Baskin Financial Services
is one of the finer investment outfits in Canada. Both David Baskin, the company's namesake,
and colleague Barry Schwartz have much to offer knowledge-hungry
investors. The two make regular
appearances on BNN Market Call and Market Call Tonight, and correctly emphasize
the competitive strengths of businesses, and important metrics such as return
on capital. In addition, both men
contribute regular articles on the firm's blog, where they've had wise things
to say about ignoring headline news, being patient, the perils of
over-diversification, and much else.
A recent article by
Barry Schwartz considers an important question: How do shareholders decide
whether management ought to pay a dividend or repurchase shares? If they pay a dividend, he points out,
shareholders must pay tax, but are given control of the investment
decision.
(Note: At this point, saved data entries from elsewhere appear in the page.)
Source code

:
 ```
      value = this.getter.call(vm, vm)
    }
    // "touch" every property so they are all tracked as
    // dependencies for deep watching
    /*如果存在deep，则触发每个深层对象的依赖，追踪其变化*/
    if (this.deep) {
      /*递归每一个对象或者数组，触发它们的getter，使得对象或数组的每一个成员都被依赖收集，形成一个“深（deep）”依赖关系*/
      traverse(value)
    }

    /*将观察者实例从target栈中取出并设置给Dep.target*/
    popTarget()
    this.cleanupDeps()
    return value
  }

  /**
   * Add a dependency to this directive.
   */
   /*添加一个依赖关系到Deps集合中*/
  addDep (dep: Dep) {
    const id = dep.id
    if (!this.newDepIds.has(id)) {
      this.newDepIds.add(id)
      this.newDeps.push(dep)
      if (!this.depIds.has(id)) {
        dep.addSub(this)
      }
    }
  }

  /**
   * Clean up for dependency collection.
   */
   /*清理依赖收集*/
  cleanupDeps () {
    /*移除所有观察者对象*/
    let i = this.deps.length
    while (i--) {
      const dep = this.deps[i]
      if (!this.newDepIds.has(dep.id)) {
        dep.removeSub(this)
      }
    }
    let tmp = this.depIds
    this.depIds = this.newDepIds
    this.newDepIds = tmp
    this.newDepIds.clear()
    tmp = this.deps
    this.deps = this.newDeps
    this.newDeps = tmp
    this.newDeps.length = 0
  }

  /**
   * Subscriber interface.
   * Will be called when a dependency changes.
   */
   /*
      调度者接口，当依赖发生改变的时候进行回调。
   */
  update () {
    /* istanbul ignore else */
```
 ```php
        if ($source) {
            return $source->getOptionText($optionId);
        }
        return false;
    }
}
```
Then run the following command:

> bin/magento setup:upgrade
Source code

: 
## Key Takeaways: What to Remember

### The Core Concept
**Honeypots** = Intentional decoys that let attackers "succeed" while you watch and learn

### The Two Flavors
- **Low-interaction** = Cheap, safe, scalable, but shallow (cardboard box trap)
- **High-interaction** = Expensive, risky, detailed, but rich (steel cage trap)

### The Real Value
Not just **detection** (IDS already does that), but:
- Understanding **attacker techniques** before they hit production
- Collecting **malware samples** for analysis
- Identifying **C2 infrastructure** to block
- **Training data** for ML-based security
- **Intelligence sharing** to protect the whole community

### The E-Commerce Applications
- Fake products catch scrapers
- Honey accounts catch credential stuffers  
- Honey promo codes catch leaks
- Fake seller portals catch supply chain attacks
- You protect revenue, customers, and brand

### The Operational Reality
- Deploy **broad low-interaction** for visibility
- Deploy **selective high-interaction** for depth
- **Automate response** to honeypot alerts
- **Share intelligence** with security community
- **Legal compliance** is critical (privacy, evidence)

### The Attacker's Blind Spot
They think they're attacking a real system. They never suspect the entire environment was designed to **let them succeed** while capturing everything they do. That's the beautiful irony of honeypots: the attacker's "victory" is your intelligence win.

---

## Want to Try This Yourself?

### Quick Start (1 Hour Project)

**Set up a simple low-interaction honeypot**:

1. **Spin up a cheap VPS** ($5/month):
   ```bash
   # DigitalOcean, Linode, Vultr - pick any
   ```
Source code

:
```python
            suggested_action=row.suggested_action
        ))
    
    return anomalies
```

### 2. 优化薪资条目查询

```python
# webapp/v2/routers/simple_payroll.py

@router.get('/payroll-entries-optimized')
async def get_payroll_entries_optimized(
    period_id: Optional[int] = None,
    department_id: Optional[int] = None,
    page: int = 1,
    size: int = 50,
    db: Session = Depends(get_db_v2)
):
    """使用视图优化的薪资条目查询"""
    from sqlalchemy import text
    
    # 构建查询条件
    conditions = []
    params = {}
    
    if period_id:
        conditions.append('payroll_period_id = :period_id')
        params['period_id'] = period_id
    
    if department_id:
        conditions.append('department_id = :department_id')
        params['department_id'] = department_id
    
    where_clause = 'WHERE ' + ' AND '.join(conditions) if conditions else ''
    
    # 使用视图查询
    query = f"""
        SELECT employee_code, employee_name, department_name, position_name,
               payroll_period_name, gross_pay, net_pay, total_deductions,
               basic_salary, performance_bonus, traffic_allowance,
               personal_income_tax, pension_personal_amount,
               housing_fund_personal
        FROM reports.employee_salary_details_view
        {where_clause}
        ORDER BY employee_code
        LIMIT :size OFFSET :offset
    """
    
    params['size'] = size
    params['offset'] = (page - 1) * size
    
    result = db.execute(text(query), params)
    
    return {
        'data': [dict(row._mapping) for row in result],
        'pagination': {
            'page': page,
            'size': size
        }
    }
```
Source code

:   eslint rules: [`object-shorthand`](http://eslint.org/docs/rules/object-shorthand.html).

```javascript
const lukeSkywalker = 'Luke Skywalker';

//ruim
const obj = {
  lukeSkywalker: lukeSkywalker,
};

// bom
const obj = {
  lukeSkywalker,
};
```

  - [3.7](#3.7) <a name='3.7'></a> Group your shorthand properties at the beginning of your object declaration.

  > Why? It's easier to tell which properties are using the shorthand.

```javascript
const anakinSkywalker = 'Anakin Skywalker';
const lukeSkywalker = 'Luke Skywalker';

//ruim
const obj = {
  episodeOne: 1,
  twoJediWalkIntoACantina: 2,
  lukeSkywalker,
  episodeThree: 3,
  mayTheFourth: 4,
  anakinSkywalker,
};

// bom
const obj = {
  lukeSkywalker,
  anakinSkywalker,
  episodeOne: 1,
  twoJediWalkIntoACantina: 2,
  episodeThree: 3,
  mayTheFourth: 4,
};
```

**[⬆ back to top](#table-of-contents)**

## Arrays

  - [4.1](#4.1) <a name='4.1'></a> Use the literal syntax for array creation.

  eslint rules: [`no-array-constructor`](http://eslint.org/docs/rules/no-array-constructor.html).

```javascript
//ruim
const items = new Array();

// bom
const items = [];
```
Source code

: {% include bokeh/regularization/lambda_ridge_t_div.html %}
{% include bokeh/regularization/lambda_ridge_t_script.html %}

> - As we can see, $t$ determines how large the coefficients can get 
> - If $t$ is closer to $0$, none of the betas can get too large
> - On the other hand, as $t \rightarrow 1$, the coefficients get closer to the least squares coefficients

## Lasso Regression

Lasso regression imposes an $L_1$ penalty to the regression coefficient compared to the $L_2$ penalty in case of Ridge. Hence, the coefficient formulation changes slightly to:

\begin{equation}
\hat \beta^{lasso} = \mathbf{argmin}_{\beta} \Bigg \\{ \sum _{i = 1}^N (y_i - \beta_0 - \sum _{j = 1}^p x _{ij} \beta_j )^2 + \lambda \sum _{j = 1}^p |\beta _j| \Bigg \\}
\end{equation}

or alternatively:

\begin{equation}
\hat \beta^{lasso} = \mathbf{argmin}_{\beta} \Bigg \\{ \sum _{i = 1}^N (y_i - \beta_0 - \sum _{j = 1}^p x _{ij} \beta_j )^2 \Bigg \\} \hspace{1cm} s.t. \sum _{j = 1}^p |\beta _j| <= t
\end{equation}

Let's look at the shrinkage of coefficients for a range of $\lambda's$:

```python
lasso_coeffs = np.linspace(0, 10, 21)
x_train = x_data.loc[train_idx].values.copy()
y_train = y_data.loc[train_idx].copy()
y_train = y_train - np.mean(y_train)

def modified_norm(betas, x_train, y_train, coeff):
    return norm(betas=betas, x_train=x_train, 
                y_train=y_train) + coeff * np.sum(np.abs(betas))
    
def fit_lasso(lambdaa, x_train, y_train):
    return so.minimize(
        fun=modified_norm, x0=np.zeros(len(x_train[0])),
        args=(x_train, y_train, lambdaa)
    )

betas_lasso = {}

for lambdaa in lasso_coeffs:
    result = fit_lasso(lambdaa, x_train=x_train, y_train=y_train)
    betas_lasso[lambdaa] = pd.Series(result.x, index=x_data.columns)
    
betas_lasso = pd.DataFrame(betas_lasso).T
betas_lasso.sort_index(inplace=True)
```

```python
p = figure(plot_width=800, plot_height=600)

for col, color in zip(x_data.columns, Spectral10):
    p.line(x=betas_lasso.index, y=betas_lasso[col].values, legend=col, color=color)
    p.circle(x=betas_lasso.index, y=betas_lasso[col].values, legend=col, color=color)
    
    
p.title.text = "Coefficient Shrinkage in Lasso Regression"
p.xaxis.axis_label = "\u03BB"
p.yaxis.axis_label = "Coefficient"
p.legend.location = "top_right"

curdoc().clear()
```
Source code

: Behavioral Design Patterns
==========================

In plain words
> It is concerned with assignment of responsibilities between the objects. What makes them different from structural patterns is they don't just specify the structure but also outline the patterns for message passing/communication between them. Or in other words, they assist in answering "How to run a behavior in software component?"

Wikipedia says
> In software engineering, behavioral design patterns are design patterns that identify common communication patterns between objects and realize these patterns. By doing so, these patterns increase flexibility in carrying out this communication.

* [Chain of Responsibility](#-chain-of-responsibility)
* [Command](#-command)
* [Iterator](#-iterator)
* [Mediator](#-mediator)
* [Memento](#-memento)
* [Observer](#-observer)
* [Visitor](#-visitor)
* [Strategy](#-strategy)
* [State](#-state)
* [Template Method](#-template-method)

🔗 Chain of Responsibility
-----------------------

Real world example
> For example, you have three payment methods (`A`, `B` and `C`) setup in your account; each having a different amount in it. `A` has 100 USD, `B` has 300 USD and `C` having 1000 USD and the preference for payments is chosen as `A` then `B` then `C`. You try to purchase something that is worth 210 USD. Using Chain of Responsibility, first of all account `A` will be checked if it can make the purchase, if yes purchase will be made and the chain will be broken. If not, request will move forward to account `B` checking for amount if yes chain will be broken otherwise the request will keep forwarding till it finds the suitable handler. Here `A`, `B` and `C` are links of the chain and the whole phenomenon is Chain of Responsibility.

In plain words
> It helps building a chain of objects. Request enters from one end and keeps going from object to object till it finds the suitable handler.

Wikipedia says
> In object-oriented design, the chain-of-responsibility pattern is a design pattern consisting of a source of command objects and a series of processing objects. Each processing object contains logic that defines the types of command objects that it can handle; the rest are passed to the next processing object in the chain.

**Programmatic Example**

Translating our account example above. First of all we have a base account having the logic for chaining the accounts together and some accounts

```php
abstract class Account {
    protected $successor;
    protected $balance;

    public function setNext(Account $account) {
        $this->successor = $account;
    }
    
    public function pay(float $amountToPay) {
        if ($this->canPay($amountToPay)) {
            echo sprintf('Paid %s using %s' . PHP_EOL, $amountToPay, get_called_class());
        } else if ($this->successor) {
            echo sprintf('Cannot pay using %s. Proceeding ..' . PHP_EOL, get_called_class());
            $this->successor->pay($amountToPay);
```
They have the option of buying
more shares of the dividend paying firm, but if they believe that the newfound
dollar in their pocket is better invested elsewhere, they can do exactly that. A share repurchase saves owners the tax, but
robs them of the alternative of investing elsewhere. His narrowly framed question can stand in for a
broader one: How should investors determine if a company is undervalued,
regardless of whether management returns money to shareholders (via dividend or
buyback) or if they retain all earnings to reinvest.
The formula he
offers to resolve this question, unfortunately, is unsound. Schwartz argues that a company ought to
repurchase shares only if the P/E ratio is lower than its return on
equity. As he knows, P/E measures how
expensive a stock is, and ROE gauges the profitability of the underlying
business. Though both are critically
important, the two metrics are not on the same plane, the way, say, P/E and
earnings growth are combined to form the PEG ratio.
To illustrate, in
2011 IBM posted adjusted earnings of $16.3 billion, on an equity base of $20.1
billion, for an ROE of 81%. By
Schwartz's logic - he prefers to pay no more than 75 cents for each percentage
of ROE - management is wise to pay up to 60 times earnings to buy back shares of
IBM. That's $1000 per share, for a
company now trading at $200, with a P/E ratio of 12x earnings. A little rich, I think.
In fairness, I've
used an extreme example, since IBM's ROE is radically high. And, in practice, an investor that purchased
only stocks with, say, an ROE of 20% and a P/E of 15 would likely do well over
time. In fact, the three companies that
he cites as passing his test - CSX, Viacom, and Tim Horton's - are all superb
companies, and probably undervalued, too.
Schwartz is profoundly right to covet companies offering both a high ROE
and low P/E ratio. Still, the formula he
has concocted is flawed.
Disclosure: At the time this article was published, the author was long IBM stock.